Marco Esposito

Personal information
- Date of birth: 8 February 1980 (age 45)
- Place of birth: Massafra, Italy
- Height: 1.85 m (6 ft 1 in)
- Position: Central Defender

Youth career
- 1996–1997: Milan
- 1997–1998: Monza

Senior career*
- Years: Team / Apps / (Gls)
- 1998–2000: Meda / 59 / (4)
- 2000–2003: Cittadella / 85 / (1)
- 2003–2004: Ancona / 12 / (0)
- 2004–2005: Chievo / 0 / (0)
- 2005: → Triestina (loan) / 8 / (0)
- 2005–2009: Bari / 103 / (2)
- 2009–2010: Mantova / 7 / (0)
- 2010: CSKA Sofia / 3 / (0)
- 2011: Portogruaro / 13 / (1)
- 2011–2012: Pisa / 2 / (0)

Managerial career
- 2018–2019: Monza (U19 assistant)

= Marco Esposito =

Italian footballer

Marco Esposito (born 8 February 1980) is an Italian former footballer.

==Club career==
Esposito started his career at Meda of Serie D. He won promotion with the club and played a full Serie C2 season.
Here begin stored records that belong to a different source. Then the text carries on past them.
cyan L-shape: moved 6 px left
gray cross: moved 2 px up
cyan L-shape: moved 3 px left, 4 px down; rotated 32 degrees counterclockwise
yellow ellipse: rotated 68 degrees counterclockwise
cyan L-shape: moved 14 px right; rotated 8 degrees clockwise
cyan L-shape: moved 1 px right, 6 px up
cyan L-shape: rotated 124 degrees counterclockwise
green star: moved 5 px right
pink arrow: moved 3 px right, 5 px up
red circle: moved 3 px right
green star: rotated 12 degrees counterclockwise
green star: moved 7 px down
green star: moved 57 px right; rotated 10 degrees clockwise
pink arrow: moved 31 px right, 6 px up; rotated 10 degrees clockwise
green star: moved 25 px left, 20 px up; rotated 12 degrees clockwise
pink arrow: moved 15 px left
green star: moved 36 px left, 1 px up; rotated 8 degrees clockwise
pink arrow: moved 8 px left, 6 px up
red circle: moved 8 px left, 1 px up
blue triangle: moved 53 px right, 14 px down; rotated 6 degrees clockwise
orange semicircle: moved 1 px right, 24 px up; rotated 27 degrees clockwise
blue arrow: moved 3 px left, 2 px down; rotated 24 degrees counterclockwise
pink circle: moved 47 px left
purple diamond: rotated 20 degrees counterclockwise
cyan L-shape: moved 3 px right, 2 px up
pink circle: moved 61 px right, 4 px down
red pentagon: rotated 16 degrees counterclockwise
In summer 2000, he joined Cittadella of Serie B. He followed the team relegated to Serie C1 in summer 2002. In July 2003 he joined Serie A side Ancona, which he made his Serie A debut on 23 November 2003 against Brescia. He then played for Chievo after Ancona relegated in summer 2004. In summer 2005, he signed for Bari which he played for 4 Serie B seasons. In July 2009, he left Bari for Mantova, signed a 3-year deal.
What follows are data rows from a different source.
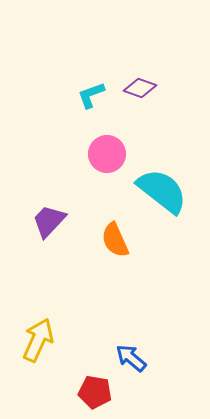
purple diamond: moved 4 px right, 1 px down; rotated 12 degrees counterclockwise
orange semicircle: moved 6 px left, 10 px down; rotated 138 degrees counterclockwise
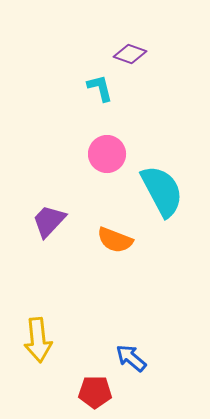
purple diamond: moved 10 px left, 34 px up
cyan L-shape: moved 9 px right, 7 px up; rotated 96 degrees clockwise
cyan semicircle: rotated 24 degrees clockwise
orange semicircle: rotated 45 degrees counterclockwise
yellow arrow: rotated 150 degrees clockwise
red pentagon: rotated 8 degrees counterclockwise
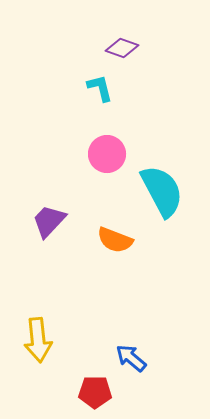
purple diamond: moved 8 px left, 6 px up
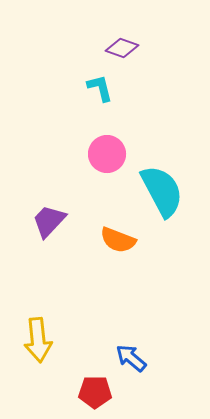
orange semicircle: moved 3 px right
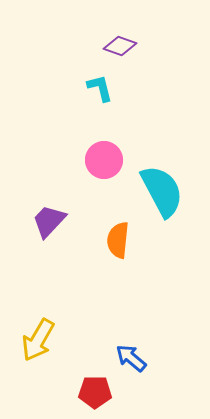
purple diamond: moved 2 px left, 2 px up
pink circle: moved 3 px left, 6 px down
orange semicircle: rotated 75 degrees clockwise
yellow arrow: rotated 36 degrees clockwise
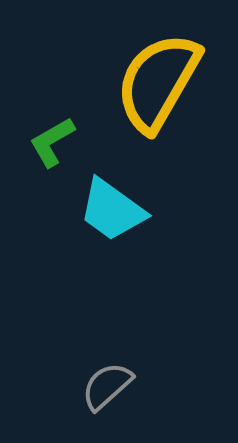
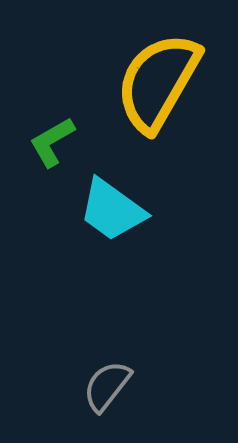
gray semicircle: rotated 10 degrees counterclockwise
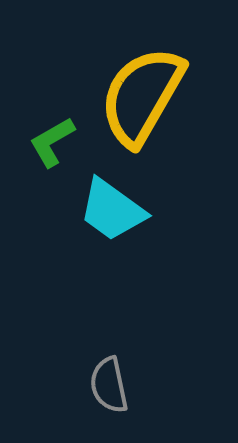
yellow semicircle: moved 16 px left, 14 px down
gray semicircle: moved 2 px right, 1 px up; rotated 50 degrees counterclockwise
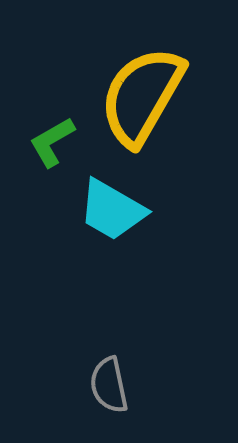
cyan trapezoid: rotated 6 degrees counterclockwise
Esposito went on trial to Ekstraklasa side Wisła Kraków in July 2010. On 27 July 2010 it was confirmed that he had signed a two-year contract with CSKA Sofia.

In December 2010 he returned to Italy for Portogruaro.

On 10 August 2011 he was signed by Pisa.

On 26 June 2012 he was interrogation by the prosecutor. After a plea bargain, he was banned 3 months and 10 days for not reporting match-fixing activities.